In the early 20th century, only a few trade routes remained viable for the world’s big sailing vessels. The Australian grain trade was one and it was on this route that Finnish ship-owner Gustaf Erikson made his name. He invested in second-hand barques or ‘windjammers’ and eventually became the owner of the world’s last fleet of commercial sailing ships. The voyages from South Australian wheat ports on the Yorke Peninsula to Europe received much media coverage. In Britain, people bet on which ship would make the fastest voyage of the year, coining the expression ‘Grain Races’. The windjammers Passat and Pamir left South Australia’s Port Victoria on 28 May 1949 loaded with grain for Europe. They were the last commercial sailing ships to ply one of the world’s longest trade routes.


This collection includes a diversity of objects and images linked to the last windjammers and those who crewed them including personal papers and memorabilia, diaries, sailors’ crafts, ship portraits, and ship models.
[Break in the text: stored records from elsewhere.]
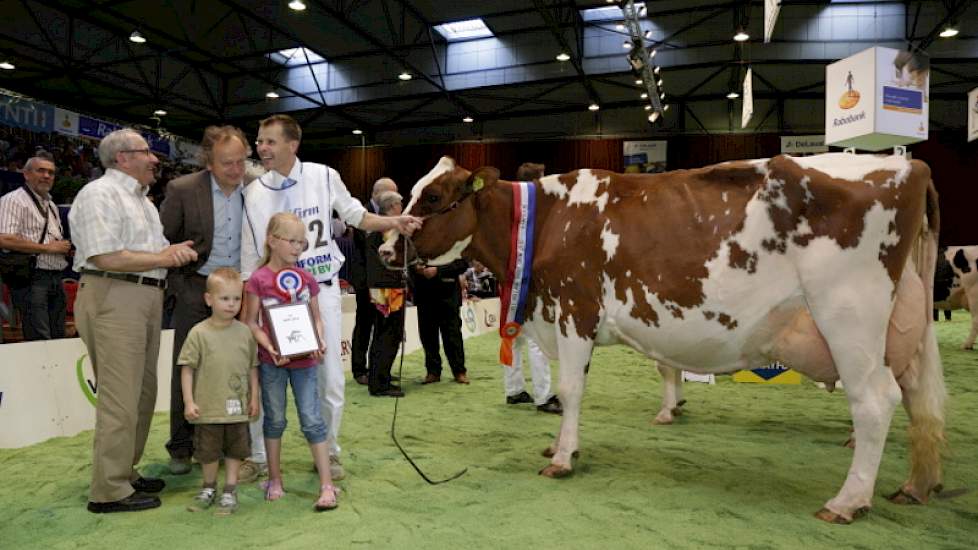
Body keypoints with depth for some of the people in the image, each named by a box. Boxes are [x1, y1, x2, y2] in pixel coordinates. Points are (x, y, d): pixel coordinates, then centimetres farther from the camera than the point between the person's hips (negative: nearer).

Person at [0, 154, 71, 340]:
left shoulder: (50, 204, 22)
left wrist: (65, 247, 9)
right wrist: (48, 248, -16)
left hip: (55, 279, 8)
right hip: (31, 278, -8)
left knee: (58, 338, 9)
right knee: (41, 343, -12)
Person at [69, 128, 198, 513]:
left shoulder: (142, 200, 22)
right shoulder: (100, 194, -8)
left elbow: (153, 250, 24)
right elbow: (107, 257, -19)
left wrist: (175, 251, 2)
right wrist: (162, 258, -10)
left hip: (147, 298, 10)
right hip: (113, 298, -10)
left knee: (142, 394, 13)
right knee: (120, 398, -8)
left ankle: (125, 473, 25)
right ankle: (109, 492, 0)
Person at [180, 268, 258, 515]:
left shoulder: (244, 331, 0)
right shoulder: (199, 333, -8)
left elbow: (252, 367, 7)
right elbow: (187, 368, -6)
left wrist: (254, 397, 5)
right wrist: (188, 401, -10)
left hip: (237, 407, 2)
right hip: (208, 408, -2)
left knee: (235, 450, 10)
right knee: (208, 451, 12)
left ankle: (230, 491, 25)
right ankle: (209, 487, 34)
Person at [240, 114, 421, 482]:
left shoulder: (323, 176, -2)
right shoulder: (254, 194, 0)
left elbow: (355, 215, 10)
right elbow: (249, 259, 3)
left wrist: (393, 223, -7)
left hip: (322, 290, 0)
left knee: (330, 378, 4)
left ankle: (329, 452, 22)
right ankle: (257, 455, 20)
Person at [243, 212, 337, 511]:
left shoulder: (306, 279, 4)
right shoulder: (259, 279, -6)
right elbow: (251, 322, -5)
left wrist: (319, 342, -9)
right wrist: (270, 348, -19)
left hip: (304, 358, 2)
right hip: (272, 361, -2)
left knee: (312, 419, 1)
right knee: (274, 419, 12)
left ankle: (326, 484, 5)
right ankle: (275, 480, 27)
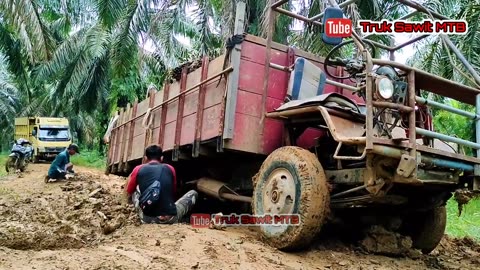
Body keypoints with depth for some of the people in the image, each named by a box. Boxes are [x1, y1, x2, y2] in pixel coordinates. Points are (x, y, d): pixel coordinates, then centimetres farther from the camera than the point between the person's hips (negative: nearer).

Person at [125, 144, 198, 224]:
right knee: (193, 193, 22)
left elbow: (128, 193, 25)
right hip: (170, 218, -1)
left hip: (147, 219, 1)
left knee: (134, 190, 27)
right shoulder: (170, 169, 11)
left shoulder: (138, 169, 9)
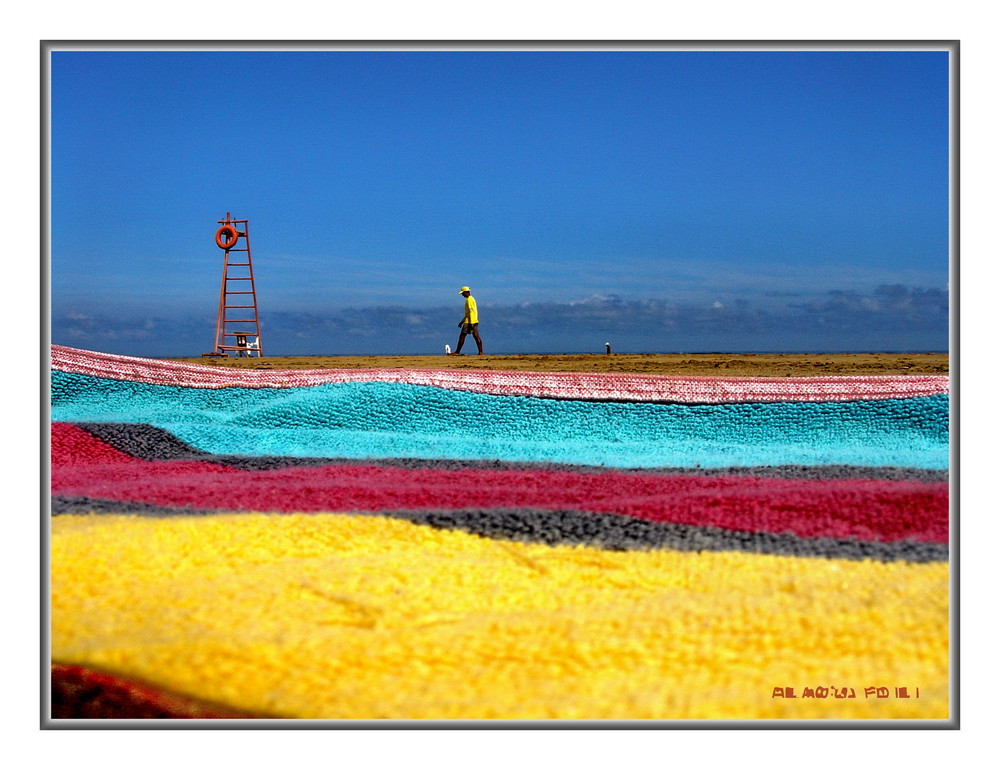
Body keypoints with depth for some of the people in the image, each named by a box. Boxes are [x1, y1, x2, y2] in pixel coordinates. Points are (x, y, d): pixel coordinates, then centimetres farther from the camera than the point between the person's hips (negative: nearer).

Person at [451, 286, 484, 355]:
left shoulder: (469, 299, -11)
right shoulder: (472, 298, 21)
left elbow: (471, 312, -18)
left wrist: (471, 323, -22)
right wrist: (462, 321, 28)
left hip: (469, 322, -10)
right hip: (475, 322, 10)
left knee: (462, 336, -4)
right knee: (476, 337, 3)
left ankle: (457, 352, -1)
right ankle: (481, 352, -3)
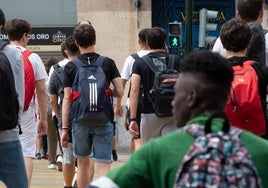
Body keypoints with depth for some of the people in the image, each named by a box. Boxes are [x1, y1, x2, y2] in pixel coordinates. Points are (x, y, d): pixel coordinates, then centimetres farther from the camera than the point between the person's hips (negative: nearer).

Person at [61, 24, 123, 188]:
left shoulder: (70, 67, 1)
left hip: (80, 121, 1)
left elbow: (67, 99, -1)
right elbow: (120, 92, -3)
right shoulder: (108, 63, 2)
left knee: (83, 163, 17)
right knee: (103, 164, -4)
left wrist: (65, 128, 2)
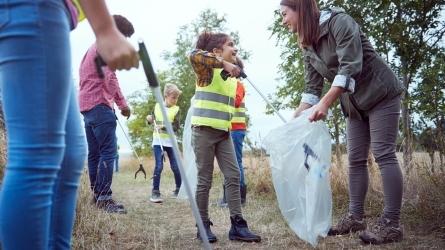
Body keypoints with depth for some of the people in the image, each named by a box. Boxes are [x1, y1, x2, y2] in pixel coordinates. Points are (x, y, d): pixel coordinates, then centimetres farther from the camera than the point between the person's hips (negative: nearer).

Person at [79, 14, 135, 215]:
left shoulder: (93, 47, 26)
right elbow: (109, 78, -16)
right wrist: (123, 104, -10)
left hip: (87, 105, 10)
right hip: (100, 105, -10)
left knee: (95, 153, 8)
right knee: (108, 152, -13)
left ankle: (97, 196, 10)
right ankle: (104, 198, -15)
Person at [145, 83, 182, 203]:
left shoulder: (176, 109, 0)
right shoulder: (157, 106, 5)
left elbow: (176, 127, -8)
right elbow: (151, 121, 18)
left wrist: (163, 126, -21)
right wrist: (149, 119, -5)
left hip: (170, 141, 0)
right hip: (158, 141, 0)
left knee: (175, 166, 4)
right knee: (159, 166, -8)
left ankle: (179, 189, 21)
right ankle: (155, 192, -3)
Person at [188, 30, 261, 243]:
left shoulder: (232, 75, 16)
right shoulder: (207, 69, -5)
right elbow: (194, 56, -28)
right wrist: (224, 63, -32)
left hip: (224, 132, 7)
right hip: (204, 130, -7)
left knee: (233, 176, 0)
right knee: (205, 179, -1)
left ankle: (237, 225, 3)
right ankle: (203, 225, 10)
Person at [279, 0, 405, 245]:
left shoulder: (339, 22, -17)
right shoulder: (308, 46, 5)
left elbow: (350, 66, -27)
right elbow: (312, 88, 2)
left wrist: (326, 102, -35)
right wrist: (294, 119, -8)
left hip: (381, 94, -8)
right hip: (354, 103, 8)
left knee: (383, 154, -11)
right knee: (355, 159, 6)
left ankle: (391, 223, -9)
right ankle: (355, 216, 12)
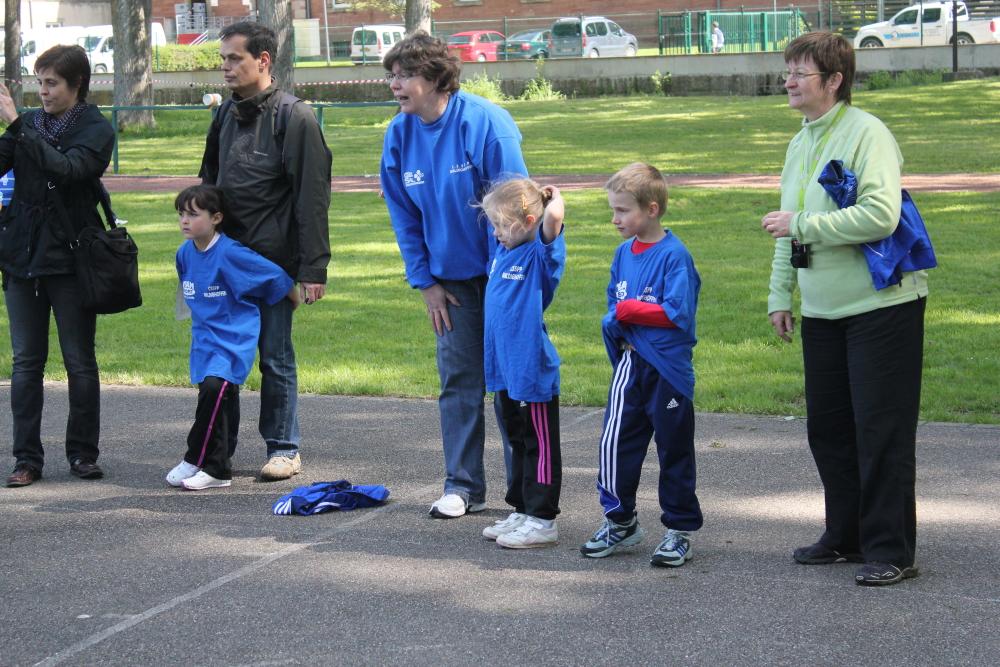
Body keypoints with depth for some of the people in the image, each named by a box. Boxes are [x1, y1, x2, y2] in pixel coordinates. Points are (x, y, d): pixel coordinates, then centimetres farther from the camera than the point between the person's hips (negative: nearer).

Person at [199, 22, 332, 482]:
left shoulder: (293, 116, -9)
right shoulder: (226, 116, 13)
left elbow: (312, 196, -12)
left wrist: (313, 268, -16)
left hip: (275, 260, -6)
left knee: (276, 356, 1)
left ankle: (284, 448, 12)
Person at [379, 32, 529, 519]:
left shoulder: (486, 123, -18)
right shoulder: (399, 136, -3)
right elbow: (404, 217, 7)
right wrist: (425, 281, 3)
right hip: (451, 277, 5)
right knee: (458, 380, 5)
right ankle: (463, 486, 13)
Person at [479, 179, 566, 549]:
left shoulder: (540, 255, -14)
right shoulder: (504, 250, 10)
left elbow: (554, 216, -33)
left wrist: (553, 195, -15)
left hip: (534, 369, -8)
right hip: (504, 369, 8)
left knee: (539, 446, 1)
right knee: (517, 443, 18)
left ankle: (542, 520, 7)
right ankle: (522, 511, 28)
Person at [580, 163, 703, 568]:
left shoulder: (674, 255, -14)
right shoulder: (624, 253, 8)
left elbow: (678, 313, -20)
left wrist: (628, 310, -12)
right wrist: (614, 322, -4)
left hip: (668, 369, -6)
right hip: (630, 364, 6)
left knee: (674, 451, 6)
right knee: (615, 441, 3)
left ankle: (680, 530, 16)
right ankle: (619, 521, 18)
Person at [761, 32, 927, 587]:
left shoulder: (867, 133, -15)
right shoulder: (800, 144, 13)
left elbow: (880, 215, -26)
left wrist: (801, 226, -22)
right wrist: (780, 294, 18)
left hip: (881, 306, -9)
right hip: (822, 312, 9)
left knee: (881, 429, -5)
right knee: (827, 427, 13)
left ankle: (890, 551, 1)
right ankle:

The museum holds original photographs documenting life on board Pamir and Passat during the last great grain race in 1949. Cape Horn, at the tip of South America was a major milestone on the clipper route, by which sailing ships carried trade around the world. The waters around the Cape are particularly treacherous owing to strong winds, large waves, strong currents and icebergs; these dangers have made it notorious as a sailors' graveyard. The International Association of Cape Horners was established for sailors who have rounded Cape Horn as part of a non-stop passage under sail of at least 3000 nautical miles. The collection also includes memorabilia from now South Australian Cape Horner’s associations (now redundant) including Cape Horners’ uniforms, penants, badges, publications, film footage and voyage souvenirs.